APBN Mengalir, Tapi Gaji Kader Anti-Stunting Mojokerto Macet!.
-Baca Juga
Mojokerto, Jawa Timur – Bulan Juli seharusnya membawa kelegaan bagi 2.586 Tim Pendamping Keluarga (TPK) di Kabupaten Mojokerto. Namun, kenyataannya mencekam. Insentif dua bulan, Maret dan April, raib tanpa jejak. Lebih tragis, ratusan TPK terancam jatuh miskin karena belum menerima sepeser pun sejak Maret! Mereka, garda terdepan dalam perang melawan stunting di Bumi Majapahit, kini berada di ujung tanduk, dengan ancaman serius terhadap kesejahteraan keluarga mereka, bahkan anak-anak mereka.
Sugeng Nuryadi seragam ASN Coklat
"Bayangkan, dua bulan tanpa gaji! Meningkatnya harga kebutuhan pokok, bagaimana saya bisa memberi makan anak-anak saya?" sesal seorang TPK, suaranya bergetar menahan air mata. Beban tanggung jawab menekan pundak mereka: menurunkan angka stunting. Ironisnya, mereka sendiri kini terancam mengalami kekurangan gizi.
Kegaduhan melanda 18 kecamatan.

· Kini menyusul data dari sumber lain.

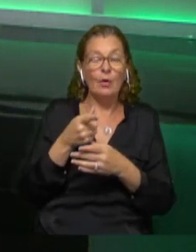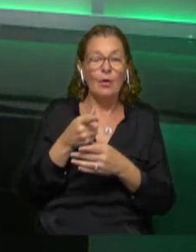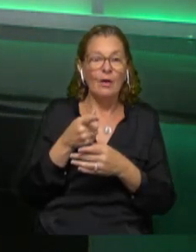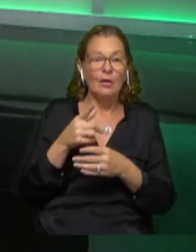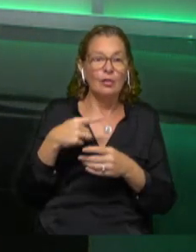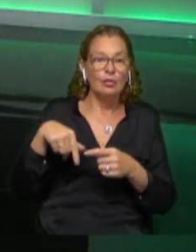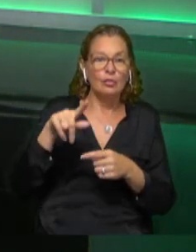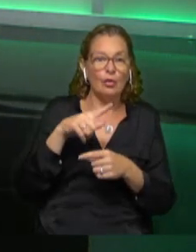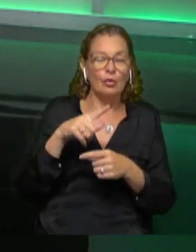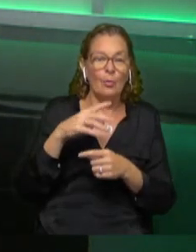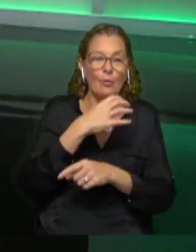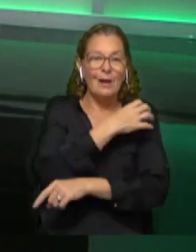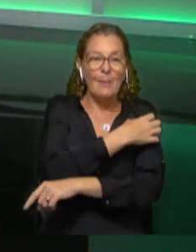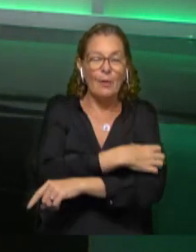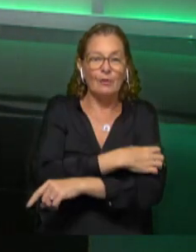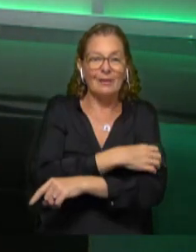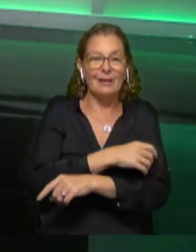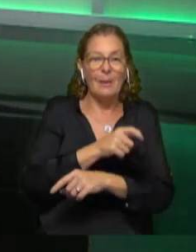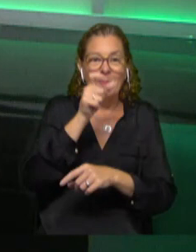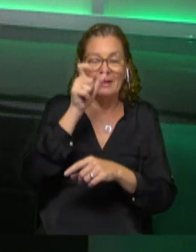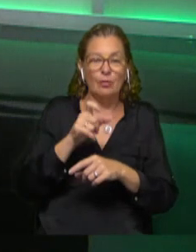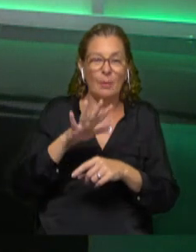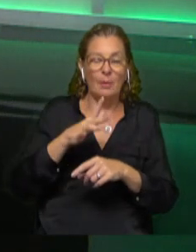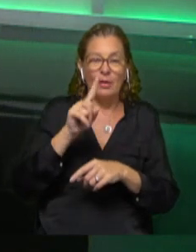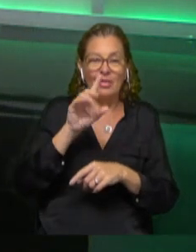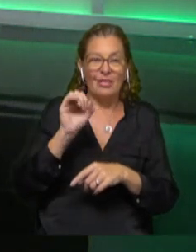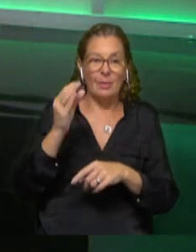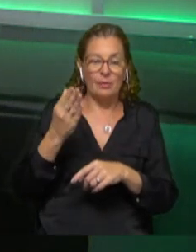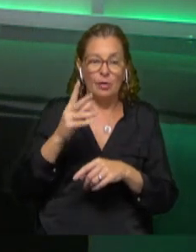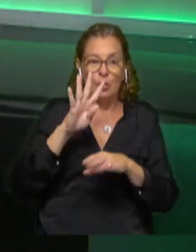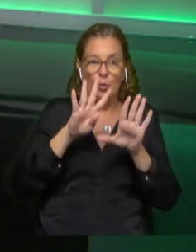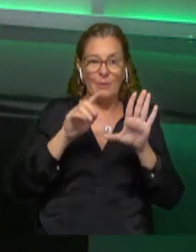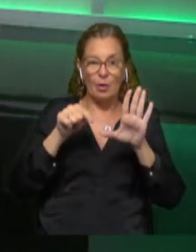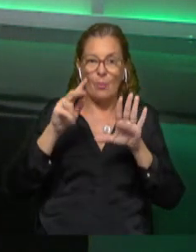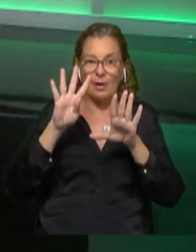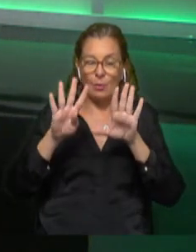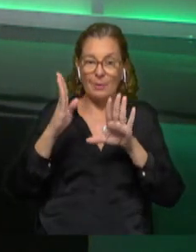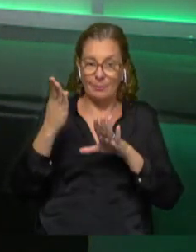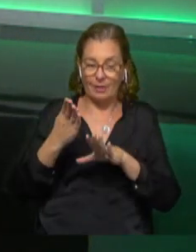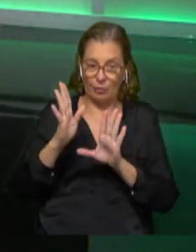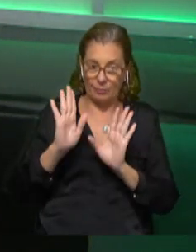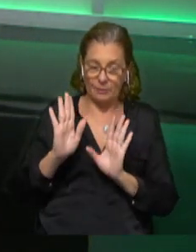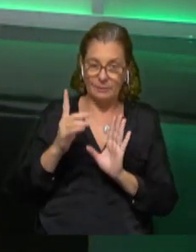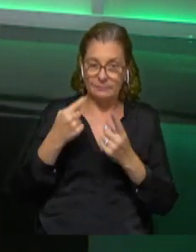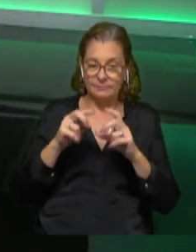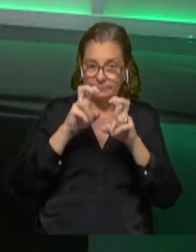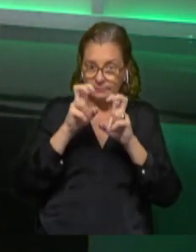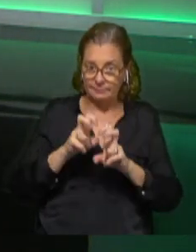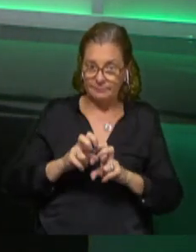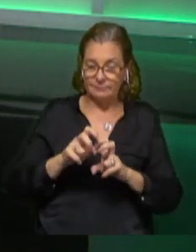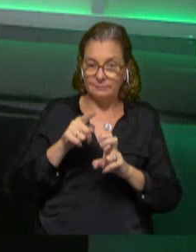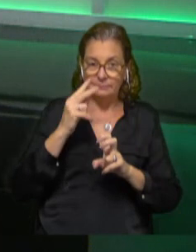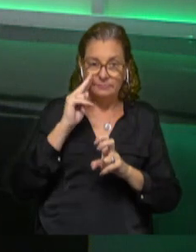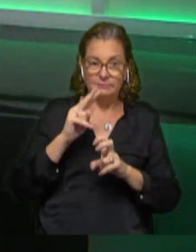nacional es una pobreza en personas del entorno del 10%, 9,9 fue el dato. Sin embargo, cuando analizamos, acá están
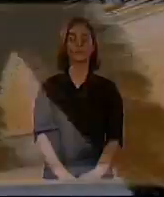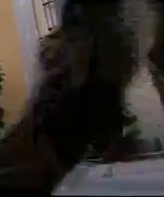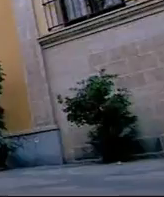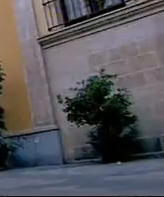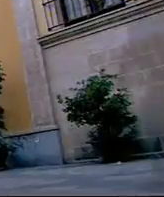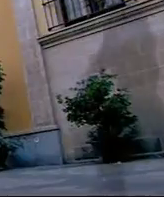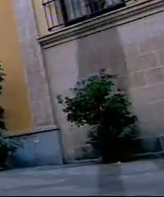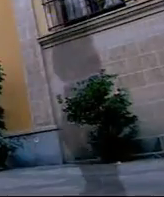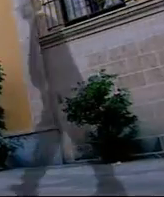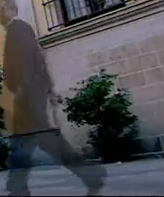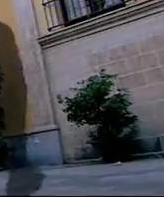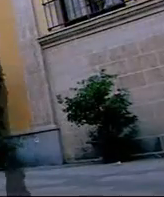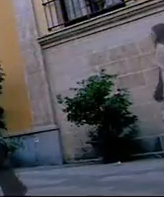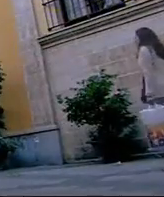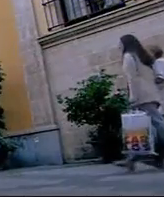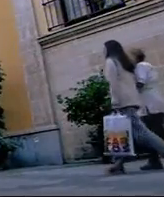pleamar.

Seorang koordinator kecamatan menggambarkan situasi mencekam, "Kader-kader saya banyak yang terpaksa berhutang untuk memenuhi kebutuhan sehari-hari. Ada yang terpaksa menjual ternak, ada yang terpaksa mengurangi konsumsi makanan keluarganya. Rp 120.000 per bulan, jumlah yang tak sebanding dengan pengorbanan dan risiko yang mereka tanggung." Ia menambahkan bahwa beberapa kader bahkan terpaksa menunda pengobatan anggota keluarganya karena keterbatasan dana.
Kekecewaan membuncah karena DP2KBP2 Kabupaten Mojokerto terkesan lamban dan kurang responsif. "Sistem rekening, kok malah berbelit dan molor begini? Ini program prioritas nasional, masa begini caranya?!" geram salah satu kader. Mereka merasa perjuangan mereka diabaikan, sementara beban kerja mereka semakin berat.
Anggaran APBN, Rp 310 juta per bulan untuk insentif TPK, kini menjadi sorotan tajam. Dugaan penyelewengan atau ketidakmampuan birokrasi pun mencuat. Pertanyaan ini mendesak jawaban yang transparan dan akuntabel.
Kepala DP2KBP2 Kabupaten Mojokerto, Sugeng Nuryadi, mengakui keterlambatan. Ia menyebut ratusan rekening TPK tidak aktif sebagai penyebabnya. "Anggaran dari pusat, pencairan Maret-April harus tuntas dulu," tegasnya. Namun, alasan ini tak cukup membendung gelombang kemarahan. Proses penyisiran rekening pun dilakukan, namun lambannya proses ini semakin memperparah penderitaan para TPK.
Di balik penjelasan teknis, kasus ini mengungkap kegagalan sistemik dalam pengelolaan anggaran pemerintah dan minimnya empati terhadap para pejuang garis depan. Nasib para pejuang anti-stunting di Mojokerto menunjukkan betapa pentingnya menghargai pengorbanan mereka. Insentif yang menjadi hak mereka harus segera cair. Jangan sampai, anak-anak mereka menjadi korban kelalaian birokrasi yang memalukan.